表題番号:2015A-063 日付:2016/03/31
研究課題統計的機械翻訳システムの開発時間の減少:サンプリング手法の検討
研究者所属(当時) 資格 氏名
(代表者) 理工学術院 大学院情報生産システム研究科 教授 ルパージュ イヴ
研究成果概要
Background: to train a statistical machine translation (SMT) system is time-consuming.  In 2013, for the probabilistic approach, a fast alignment method (Fast_align) has been proposed. It is 10 times as fast as the standard method (GIZA++).

Goal: the present research project addressed the problem of reducing the training time of SMT systems for the associative approach 1/ in word-to-word associations (Anymalign) and 2/ in hierarchical sub-sentential alignment (Cutnalign), while increasing translation accuracy.

Method: 1/ for word-to-word association, we studied two improvements in sampling: a/ sampling given the knowledge of a test set to produce ad-hoc translation tables. Two different techniques to estimate inverse translation probabilities have been studied; b/ relying on whether a word is a hapax or not to build and sample sub-corpora. 2/ For sub-sentential alignment, we accelerated decisions in segmentation and reduced the search space. Core components have been re-implemented in C and we introduced multi-processing.

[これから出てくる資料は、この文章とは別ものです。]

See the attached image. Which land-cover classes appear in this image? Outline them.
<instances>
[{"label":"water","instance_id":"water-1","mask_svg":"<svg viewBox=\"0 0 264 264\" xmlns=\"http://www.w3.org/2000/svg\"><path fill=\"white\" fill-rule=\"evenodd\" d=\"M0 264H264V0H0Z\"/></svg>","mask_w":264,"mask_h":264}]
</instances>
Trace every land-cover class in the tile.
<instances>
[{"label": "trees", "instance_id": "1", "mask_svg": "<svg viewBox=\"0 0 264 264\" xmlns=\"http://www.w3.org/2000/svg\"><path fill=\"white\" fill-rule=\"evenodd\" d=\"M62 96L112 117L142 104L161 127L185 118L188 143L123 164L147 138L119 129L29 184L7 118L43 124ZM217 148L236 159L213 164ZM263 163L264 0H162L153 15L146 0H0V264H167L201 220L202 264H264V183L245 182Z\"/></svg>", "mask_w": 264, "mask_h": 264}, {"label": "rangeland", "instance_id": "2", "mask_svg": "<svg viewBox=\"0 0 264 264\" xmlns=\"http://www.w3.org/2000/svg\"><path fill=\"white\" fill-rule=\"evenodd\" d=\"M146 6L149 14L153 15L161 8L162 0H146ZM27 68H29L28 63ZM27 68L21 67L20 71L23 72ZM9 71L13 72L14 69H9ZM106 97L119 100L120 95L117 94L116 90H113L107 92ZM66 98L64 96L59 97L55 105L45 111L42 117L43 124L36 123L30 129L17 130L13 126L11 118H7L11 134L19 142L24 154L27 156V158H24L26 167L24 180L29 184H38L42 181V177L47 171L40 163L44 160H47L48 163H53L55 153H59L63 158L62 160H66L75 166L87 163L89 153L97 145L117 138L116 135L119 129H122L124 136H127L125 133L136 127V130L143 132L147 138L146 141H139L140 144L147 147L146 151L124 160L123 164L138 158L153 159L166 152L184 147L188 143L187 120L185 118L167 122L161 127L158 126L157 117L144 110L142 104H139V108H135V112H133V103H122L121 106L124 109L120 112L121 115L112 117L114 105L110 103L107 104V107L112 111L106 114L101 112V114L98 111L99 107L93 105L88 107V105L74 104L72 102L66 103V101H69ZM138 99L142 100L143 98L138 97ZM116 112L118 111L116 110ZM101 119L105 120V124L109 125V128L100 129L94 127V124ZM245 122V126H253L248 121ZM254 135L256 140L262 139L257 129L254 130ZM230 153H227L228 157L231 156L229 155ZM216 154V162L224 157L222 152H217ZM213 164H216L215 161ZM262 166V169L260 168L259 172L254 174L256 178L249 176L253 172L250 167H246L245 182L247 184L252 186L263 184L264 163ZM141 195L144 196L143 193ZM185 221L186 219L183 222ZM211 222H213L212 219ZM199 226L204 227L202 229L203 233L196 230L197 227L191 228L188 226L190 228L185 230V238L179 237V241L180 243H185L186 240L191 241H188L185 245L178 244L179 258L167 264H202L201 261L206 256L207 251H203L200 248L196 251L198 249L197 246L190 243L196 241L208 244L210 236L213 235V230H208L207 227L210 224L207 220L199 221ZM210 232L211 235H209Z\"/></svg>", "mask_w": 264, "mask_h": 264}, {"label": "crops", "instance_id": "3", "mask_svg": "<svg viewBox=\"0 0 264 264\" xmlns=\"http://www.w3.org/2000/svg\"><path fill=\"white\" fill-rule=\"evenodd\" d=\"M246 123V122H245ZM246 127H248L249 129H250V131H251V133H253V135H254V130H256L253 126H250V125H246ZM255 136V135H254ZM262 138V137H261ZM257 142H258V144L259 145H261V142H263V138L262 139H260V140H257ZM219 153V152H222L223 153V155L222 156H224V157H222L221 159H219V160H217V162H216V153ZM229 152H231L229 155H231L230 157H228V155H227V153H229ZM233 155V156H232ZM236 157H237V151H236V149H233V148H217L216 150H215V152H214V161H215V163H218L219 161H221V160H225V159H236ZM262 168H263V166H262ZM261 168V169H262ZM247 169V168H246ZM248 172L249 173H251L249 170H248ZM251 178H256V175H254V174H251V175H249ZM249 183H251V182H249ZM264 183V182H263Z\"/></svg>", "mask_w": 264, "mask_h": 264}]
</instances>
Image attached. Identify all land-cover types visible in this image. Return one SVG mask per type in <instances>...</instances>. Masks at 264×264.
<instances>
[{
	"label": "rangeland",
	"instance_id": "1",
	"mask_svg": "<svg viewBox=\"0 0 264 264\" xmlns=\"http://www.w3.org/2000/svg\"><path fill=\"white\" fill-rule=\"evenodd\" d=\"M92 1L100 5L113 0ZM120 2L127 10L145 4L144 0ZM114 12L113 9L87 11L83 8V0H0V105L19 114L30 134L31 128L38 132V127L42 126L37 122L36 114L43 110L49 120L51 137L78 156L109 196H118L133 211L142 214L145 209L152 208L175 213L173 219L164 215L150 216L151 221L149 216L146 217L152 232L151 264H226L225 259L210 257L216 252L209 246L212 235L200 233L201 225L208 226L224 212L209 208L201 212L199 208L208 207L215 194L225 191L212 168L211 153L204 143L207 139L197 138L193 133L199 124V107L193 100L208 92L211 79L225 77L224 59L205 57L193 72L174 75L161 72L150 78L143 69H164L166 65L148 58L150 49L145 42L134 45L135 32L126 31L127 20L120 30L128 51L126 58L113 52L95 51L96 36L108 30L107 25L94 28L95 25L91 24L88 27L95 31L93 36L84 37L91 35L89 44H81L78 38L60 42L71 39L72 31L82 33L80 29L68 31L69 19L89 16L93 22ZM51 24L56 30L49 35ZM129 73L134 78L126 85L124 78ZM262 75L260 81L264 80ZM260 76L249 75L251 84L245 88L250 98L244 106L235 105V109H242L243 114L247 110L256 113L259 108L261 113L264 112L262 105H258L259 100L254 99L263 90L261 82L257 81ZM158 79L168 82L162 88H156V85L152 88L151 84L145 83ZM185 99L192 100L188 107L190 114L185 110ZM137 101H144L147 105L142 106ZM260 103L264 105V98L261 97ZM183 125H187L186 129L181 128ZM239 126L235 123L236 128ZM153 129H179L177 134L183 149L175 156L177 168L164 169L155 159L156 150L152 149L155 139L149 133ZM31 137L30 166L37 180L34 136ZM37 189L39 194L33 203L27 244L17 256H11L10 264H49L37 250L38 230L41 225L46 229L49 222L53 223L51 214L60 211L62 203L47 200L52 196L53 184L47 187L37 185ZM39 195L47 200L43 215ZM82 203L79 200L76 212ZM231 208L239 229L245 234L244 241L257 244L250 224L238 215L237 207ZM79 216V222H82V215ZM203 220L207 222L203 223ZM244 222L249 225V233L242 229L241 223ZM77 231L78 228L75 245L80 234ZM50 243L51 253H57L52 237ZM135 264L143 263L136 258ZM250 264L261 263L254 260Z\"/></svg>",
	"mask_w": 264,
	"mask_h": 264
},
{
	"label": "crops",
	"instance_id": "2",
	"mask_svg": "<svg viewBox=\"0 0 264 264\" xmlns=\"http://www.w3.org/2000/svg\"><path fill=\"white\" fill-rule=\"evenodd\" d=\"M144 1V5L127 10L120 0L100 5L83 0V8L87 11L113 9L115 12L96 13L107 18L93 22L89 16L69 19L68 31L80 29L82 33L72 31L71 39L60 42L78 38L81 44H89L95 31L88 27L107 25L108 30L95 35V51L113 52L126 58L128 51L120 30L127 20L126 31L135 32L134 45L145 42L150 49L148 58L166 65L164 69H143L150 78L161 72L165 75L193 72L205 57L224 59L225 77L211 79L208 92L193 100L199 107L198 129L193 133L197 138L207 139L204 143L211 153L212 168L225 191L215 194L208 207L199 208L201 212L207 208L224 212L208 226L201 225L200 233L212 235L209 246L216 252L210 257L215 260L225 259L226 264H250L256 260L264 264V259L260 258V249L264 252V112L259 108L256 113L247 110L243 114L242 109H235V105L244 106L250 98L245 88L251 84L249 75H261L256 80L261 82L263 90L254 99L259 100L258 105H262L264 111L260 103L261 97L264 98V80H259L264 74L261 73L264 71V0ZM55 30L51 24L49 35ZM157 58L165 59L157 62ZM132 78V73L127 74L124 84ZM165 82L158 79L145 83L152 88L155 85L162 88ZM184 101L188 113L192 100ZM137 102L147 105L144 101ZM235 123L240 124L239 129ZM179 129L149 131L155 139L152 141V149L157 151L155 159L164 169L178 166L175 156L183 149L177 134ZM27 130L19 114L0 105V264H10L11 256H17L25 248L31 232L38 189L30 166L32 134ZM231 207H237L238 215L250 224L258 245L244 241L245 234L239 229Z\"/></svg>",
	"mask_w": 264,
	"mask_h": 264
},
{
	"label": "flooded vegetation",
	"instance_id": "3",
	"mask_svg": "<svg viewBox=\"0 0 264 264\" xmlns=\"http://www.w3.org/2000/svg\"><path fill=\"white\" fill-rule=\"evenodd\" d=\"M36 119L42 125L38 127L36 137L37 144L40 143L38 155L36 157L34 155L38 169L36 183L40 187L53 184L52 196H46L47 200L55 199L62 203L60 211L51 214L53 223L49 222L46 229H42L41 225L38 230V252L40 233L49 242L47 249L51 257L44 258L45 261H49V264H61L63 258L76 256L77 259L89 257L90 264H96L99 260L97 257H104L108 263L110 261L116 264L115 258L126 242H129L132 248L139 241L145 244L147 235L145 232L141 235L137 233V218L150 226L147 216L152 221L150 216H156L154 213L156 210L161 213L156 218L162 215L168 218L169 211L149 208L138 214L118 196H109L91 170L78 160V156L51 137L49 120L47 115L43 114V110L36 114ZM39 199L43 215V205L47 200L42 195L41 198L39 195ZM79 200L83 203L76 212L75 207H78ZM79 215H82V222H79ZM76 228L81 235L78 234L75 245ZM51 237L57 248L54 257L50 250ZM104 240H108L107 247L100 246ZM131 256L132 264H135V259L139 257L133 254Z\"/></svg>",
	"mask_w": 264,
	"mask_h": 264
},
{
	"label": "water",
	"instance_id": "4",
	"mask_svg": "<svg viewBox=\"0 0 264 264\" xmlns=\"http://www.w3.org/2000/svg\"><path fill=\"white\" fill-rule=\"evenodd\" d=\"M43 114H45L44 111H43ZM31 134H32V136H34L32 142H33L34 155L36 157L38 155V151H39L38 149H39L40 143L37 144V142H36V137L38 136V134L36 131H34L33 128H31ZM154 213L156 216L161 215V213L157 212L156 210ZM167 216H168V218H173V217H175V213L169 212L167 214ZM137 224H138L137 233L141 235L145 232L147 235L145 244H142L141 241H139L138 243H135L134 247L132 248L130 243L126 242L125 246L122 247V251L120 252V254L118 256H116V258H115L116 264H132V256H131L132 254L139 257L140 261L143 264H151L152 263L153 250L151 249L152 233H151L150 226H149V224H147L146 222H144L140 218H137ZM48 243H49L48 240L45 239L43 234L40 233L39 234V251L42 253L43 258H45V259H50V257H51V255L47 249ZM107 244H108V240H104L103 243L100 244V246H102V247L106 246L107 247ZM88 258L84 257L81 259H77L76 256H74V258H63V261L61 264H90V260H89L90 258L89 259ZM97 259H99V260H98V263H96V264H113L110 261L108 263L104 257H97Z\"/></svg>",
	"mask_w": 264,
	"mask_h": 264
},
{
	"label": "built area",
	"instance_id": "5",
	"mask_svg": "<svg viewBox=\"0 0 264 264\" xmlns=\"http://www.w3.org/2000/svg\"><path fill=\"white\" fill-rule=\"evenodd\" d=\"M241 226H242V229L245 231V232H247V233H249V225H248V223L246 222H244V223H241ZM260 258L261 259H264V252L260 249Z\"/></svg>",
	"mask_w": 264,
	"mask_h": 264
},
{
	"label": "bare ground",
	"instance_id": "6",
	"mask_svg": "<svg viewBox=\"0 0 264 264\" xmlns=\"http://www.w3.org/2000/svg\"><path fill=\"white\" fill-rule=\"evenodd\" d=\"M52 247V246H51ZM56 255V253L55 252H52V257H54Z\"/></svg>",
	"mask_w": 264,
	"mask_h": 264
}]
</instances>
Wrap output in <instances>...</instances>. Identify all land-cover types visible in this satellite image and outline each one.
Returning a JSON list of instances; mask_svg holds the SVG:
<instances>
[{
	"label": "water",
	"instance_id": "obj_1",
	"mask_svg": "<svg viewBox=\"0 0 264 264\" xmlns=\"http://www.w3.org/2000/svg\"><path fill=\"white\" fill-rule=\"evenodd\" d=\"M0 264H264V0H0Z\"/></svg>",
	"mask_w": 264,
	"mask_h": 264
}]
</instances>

Results: we report improvements in time and translation accuracy using three different language pairs: Spanish-Portuguese, French-English and Finnish-English. Compared to our previous methods, our improved methods increased translation accuracy by one confidence interval in average. Compared with Fast_align, same or lower training times yield similar translation accuracy in the two easiest language pairs.